Exactly the lines below, starting with the one containing "left shoulder: (309, 257)" and going on through the one containing "right ankle: (156, 315)", must be reproduced, both ends included, and no pictures with them.

(Data items)

== == ==

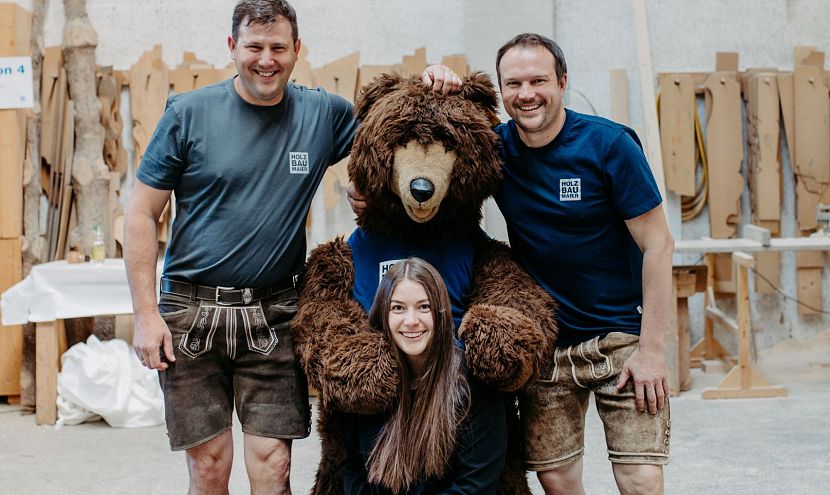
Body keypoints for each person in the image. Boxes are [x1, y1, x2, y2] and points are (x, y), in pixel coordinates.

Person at [124, 0, 461, 492]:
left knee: (274, 466)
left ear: (296, 49)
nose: (266, 59)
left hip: (276, 311)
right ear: (232, 47)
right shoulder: (188, 114)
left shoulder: (322, 114)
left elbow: (391, 128)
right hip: (190, 313)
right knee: (210, 466)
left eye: (278, 47)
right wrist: (145, 314)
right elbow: (139, 213)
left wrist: (431, 80)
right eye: (254, 47)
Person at [348, 33, 674, 495]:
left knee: (639, 476)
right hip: (549, 338)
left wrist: (653, 350)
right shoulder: (498, 151)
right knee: (556, 477)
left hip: (621, 335)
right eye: (514, 83)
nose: (526, 94)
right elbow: (438, 140)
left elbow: (659, 246)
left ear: (562, 82)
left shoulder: (609, 146)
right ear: (500, 89)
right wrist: (437, 79)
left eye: (538, 80)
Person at [340, 257, 507, 494]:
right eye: (398, 307)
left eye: (424, 307)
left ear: (440, 312)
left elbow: (477, 484)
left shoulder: (472, 383)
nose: (411, 321)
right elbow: (352, 469)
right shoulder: (369, 380)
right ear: (383, 315)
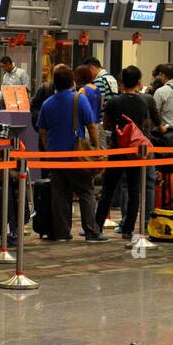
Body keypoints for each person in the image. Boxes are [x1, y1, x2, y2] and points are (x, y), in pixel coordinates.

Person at [37, 64, 106, 243]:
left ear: (54, 84)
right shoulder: (79, 99)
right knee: (86, 192)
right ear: (72, 82)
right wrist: (96, 146)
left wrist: (48, 149)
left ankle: (62, 233)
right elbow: (91, 125)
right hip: (76, 156)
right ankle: (91, 232)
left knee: (59, 195)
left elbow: (42, 131)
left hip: (55, 157)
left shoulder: (47, 104)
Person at [97, 65, 154, 239]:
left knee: (108, 189)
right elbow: (145, 125)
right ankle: (128, 229)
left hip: (117, 149)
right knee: (134, 189)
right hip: (136, 151)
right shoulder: (143, 102)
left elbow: (106, 124)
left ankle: (97, 226)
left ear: (121, 82)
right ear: (139, 82)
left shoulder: (114, 102)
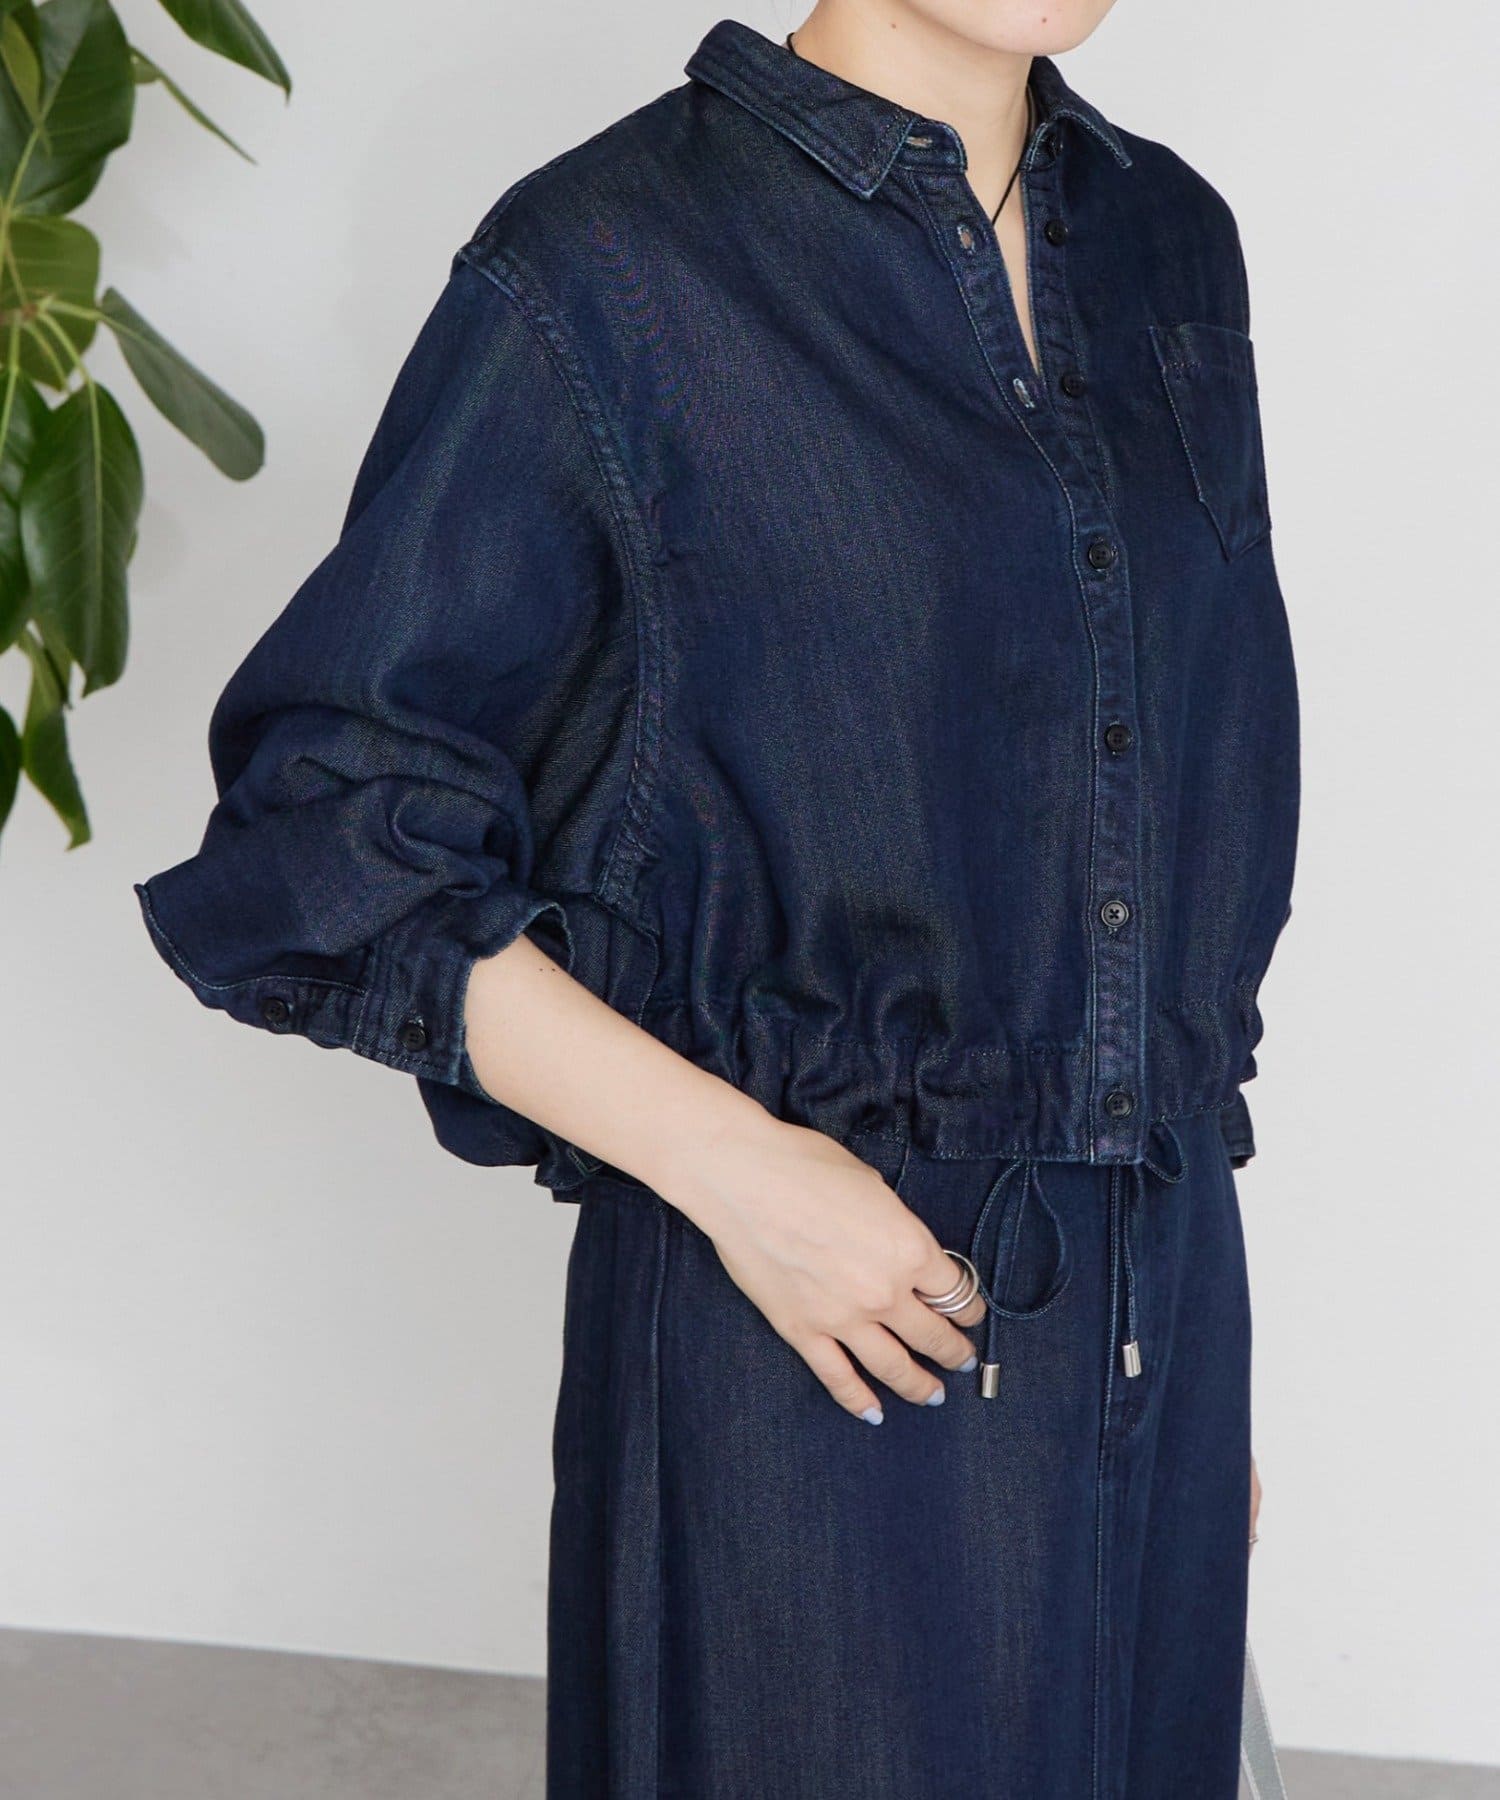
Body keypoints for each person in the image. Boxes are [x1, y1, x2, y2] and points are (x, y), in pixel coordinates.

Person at [133, 4, 1298, 1795]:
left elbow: (1159, 810)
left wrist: (1182, 1359)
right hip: (818, 1338)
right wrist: (739, 1172)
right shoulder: (608, 264)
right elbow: (326, 832)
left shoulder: (1169, 239)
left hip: (1156, 1320)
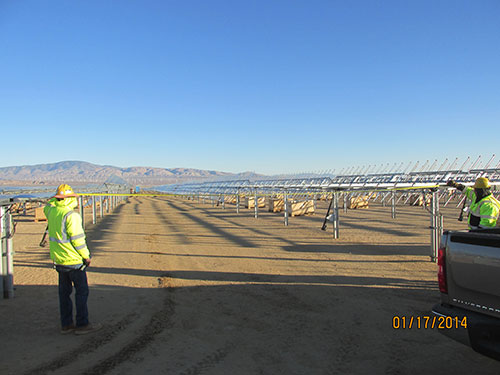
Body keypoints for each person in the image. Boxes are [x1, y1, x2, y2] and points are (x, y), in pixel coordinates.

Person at [44, 184, 102, 335]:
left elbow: (48, 204)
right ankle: (82, 324)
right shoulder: (71, 216)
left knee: (64, 294)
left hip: (59, 261)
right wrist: (86, 256)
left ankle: (66, 324)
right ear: (70, 199)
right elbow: (78, 240)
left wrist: (56, 198)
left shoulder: (51, 211)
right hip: (74, 262)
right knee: (82, 292)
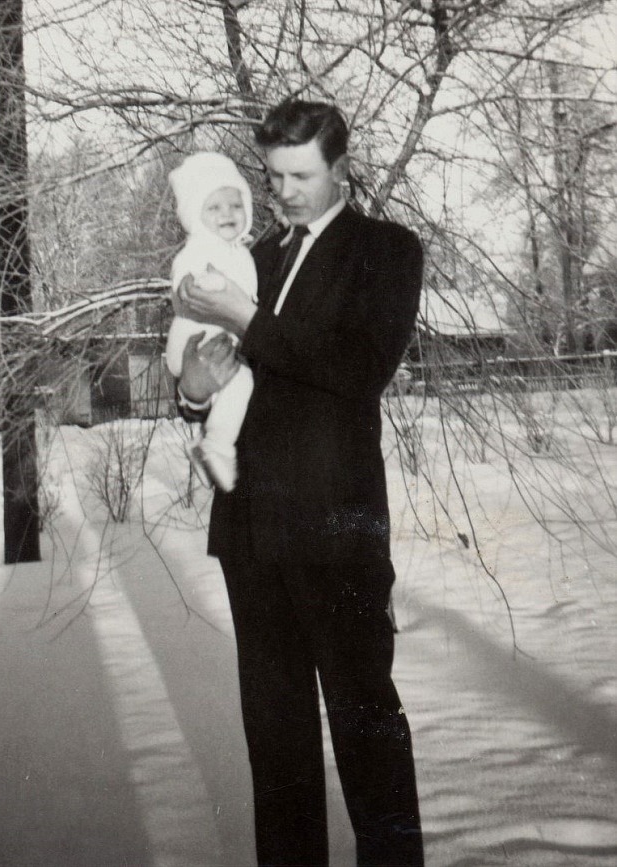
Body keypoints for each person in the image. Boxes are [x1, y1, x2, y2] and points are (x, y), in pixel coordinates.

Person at [175, 100, 424, 866]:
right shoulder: (254, 259)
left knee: (365, 727)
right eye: (274, 175)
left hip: (337, 535)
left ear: (341, 170)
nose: (282, 191)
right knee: (276, 742)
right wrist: (191, 383)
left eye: (300, 175)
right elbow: (211, 381)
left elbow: (356, 367)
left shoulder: (385, 249)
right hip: (254, 535)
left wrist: (244, 317)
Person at [166, 151, 258, 491]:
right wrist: (209, 284)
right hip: (199, 335)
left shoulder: (239, 250)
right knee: (242, 381)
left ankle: (216, 447)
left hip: (218, 339)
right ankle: (216, 444)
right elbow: (185, 284)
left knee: (240, 384)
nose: (228, 214)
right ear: (195, 216)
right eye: (214, 208)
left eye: (236, 205)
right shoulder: (201, 249)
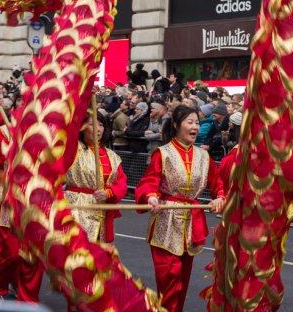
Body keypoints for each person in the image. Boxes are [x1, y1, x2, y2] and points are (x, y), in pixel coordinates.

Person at [135, 106, 221, 312]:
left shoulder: (203, 156)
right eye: (189, 122)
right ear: (176, 125)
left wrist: (220, 196)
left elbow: (218, 183)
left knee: (182, 281)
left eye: (197, 123)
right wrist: (151, 196)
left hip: (192, 224)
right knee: (169, 281)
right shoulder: (162, 154)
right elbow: (149, 182)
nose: (195, 127)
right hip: (166, 221)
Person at [0, 98, 43, 302]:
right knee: (5, 249)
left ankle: (20, 288)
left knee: (31, 251)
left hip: (35, 198)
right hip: (7, 194)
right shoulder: (4, 132)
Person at [66, 114, 128, 243]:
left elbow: (121, 183)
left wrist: (109, 193)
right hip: (77, 209)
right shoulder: (72, 148)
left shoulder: (112, 156)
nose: (98, 129)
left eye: (101, 125)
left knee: (99, 256)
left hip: (102, 212)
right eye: (92, 124)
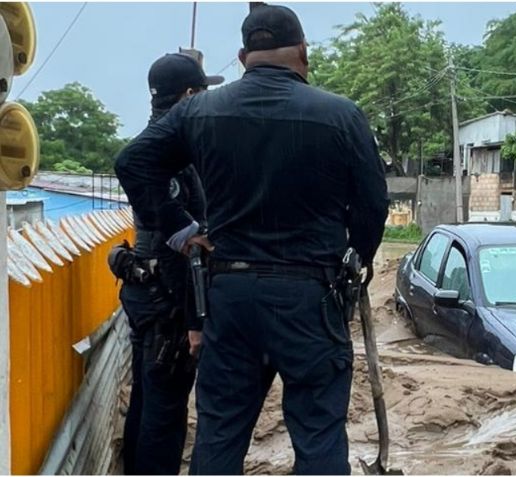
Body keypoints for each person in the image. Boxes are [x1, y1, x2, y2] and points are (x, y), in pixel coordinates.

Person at [114, 4, 389, 475]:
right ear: (303, 52)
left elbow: (133, 163)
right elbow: (373, 207)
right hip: (313, 297)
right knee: (319, 435)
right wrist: (353, 263)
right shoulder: (342, 116)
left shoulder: (200, 110)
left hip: (231, 297)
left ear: (242, 56)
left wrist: (182, 230)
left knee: (220, 436)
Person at [115, 52, 222, 475]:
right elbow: (184, 251)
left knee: (147, 400)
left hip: (146, 295)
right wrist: (196, 321)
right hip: (168, 302)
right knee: (165, 413)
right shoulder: (168, 155)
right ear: (189, 96)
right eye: (203, 94)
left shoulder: (156, 145)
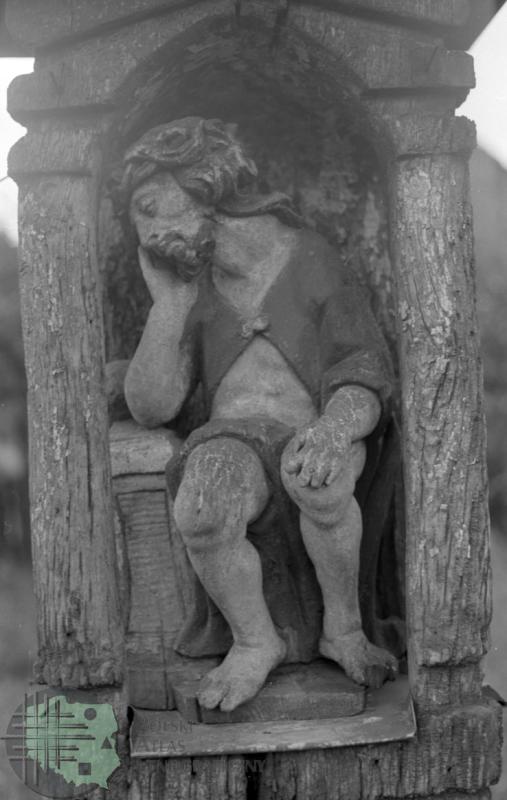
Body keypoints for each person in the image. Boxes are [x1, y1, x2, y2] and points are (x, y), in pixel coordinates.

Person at [120, 117, 398, 713]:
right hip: (232, 438)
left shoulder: (309, 257)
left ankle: (344, 628)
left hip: (318, 426)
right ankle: (254, 641)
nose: (146, 233)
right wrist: (169, 305)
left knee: (317, 478)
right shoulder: (194, 288)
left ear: (205, 184)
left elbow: (363, 365)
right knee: (202, 509)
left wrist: (334, 429)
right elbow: (151, 405)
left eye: (150, 207)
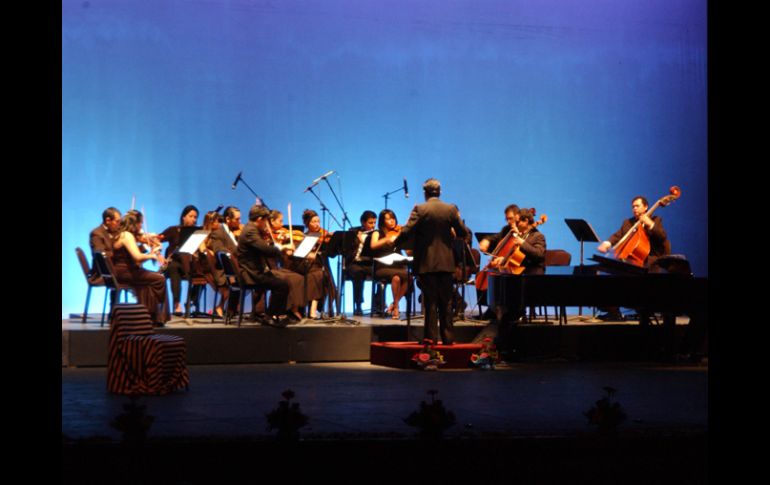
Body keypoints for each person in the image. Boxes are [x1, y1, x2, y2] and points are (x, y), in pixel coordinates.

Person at [394, 178, 468, 345]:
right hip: (446, 262)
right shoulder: (450, 209)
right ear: (439, 192)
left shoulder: (420, 208)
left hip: (426, 262)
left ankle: (430, 338)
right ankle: (448, 338)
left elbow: (407, 230)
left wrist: (395, 242)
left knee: (430, 301)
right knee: (446, 301)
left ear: (425, 192)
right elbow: (462, 232)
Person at [596, 195, 670, 321]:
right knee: (603, 272)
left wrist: (650, 224)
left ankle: (641, 307)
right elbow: (617, 235)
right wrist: (607, 243)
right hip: (630, 262)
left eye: (637, 206)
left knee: (623, 277)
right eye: (633, 207)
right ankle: (613, 311)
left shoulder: (655, 220)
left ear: (646, 207)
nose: (634, 209)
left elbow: (662, 237)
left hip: (649, 262)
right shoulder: (628, 222)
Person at [111, 211, 170, 325]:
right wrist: (152, 255)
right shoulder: (127, 236)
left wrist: (151, 247)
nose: (141, 227)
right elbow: (137, 258)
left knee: (150, 280)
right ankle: (156, 315)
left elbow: (136, 251)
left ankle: (150, 316)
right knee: (160, 279)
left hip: (126, 271)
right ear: (135, 223)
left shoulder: (123, 234)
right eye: (140, 224)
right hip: (126, 273)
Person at [236, 205, 291, 326]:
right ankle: (271, 316)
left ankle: (277, 315)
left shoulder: (250, 229)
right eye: (265, 221)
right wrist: (281, 248)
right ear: (260, 219)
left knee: (282, 283)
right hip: (251, 273)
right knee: (282, 286)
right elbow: (265, 249)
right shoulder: (251, 231)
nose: (266, 224)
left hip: (253, 270)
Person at [370, 209, 411, 320]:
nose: (392, 221)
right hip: (382, 266)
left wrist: (409, 243)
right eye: (388, 219)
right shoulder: (377, 233)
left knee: (405, 278)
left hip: (397, 265)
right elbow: (373, 245)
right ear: (382, 221)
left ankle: (394, 304)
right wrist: (386, 239)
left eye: (393, 218)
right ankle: (396, 308)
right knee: (397, 276)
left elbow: (407, 251)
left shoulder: (398, 232)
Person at [160, 205, 200, 316]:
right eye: (191, 216)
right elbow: (158, 239)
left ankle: (191, 300)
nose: (194, 219)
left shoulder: (197, 232)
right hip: (174, 263)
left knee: (201, 268)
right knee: (174, 267)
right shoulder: (173, 230)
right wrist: (158, 254)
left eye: (195, 217)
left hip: (189, 263)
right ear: (183, 217)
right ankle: (177, 303)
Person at [288, 209, 328, 319]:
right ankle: (309, 310)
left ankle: (313, 310)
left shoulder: (322, 235)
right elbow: (296, 254)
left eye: (318, 221)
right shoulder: (301, 236)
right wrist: (308, 253)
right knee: (318, 274)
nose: (317, 224)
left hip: (316, 266)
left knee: (321, 274)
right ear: (307, 223)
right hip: (303, 266)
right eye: (314, 221)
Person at [345, 210, 377, 316]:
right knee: (358, 273)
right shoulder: (353, 232)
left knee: (381, 272)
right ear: (363, 222)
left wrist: (365, 240)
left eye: (374, 223)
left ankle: (378, 305)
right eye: (370, 223)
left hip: (369, 263)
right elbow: (346, 249)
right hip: (354, 263)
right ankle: (358, 305)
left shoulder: (376, 234)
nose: (373, 225)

== == ==

* RESPONSE AREA *
left shoulder: (309, 257)
left ankle: (344, 628)
left hip: (318, 426)
right ankle: (254, 641)
nose: (146, 233)
right wrist: (169, 305)
left knee: (317, 478)
right shoulder: (194, 288)
left ear: (205, 184)
left elbow: (363, 365)
right knee: (202, 509)
left wrist: (334, 429)
right elbow: (151, 405)
left eye: (150, 207)
Body keypoints for each person in the image. Boxes are [x1, y1, x2, y2] and points are (x, y), in pixel coordinates.

Person at [394, 178, 468, 345]:
right hip: (446, 262)
right shoulder: (450, 209)
right ear: (439, 192)
left shoulder: (420, 208)
left hip: (426, 262)
left ankle: (430, 338)
right ankle: (448, 338)
left elbow: (407, 230)
left wrist: (395, 242)
left knee: (430, 301)
right knee: (446, 301)
left ear: (425, 192)
right elbow: (462, 232)
Person at [596, 195, 670, 321]:
right knee: (603, 272)
left wrist: (650, 224)
left ankle: (641, 307)
right elbow: (617, 235)
right wrist: (607, 243)
right hip: (630, 262)
left eye: (637, 206)
left knee: (623, 277)
right eye: (633, 207)
right ankle: (613, 311)
left shoulder: (655, 220)
left ear: (646, 207)
nose: (634, 209)
left elbow: (662, 237)
left hip: (649, 262)
right shoulder: (628, 222)
Person at [111, 211, 170, 325]:
right wrist: (152, 255)
right shoulder: (127, 236)
left wrist: (151, 247)
nose: (141, 227)
right elbow: (137, 258)
left knee: (150, 280)
right ankle: (156, 315)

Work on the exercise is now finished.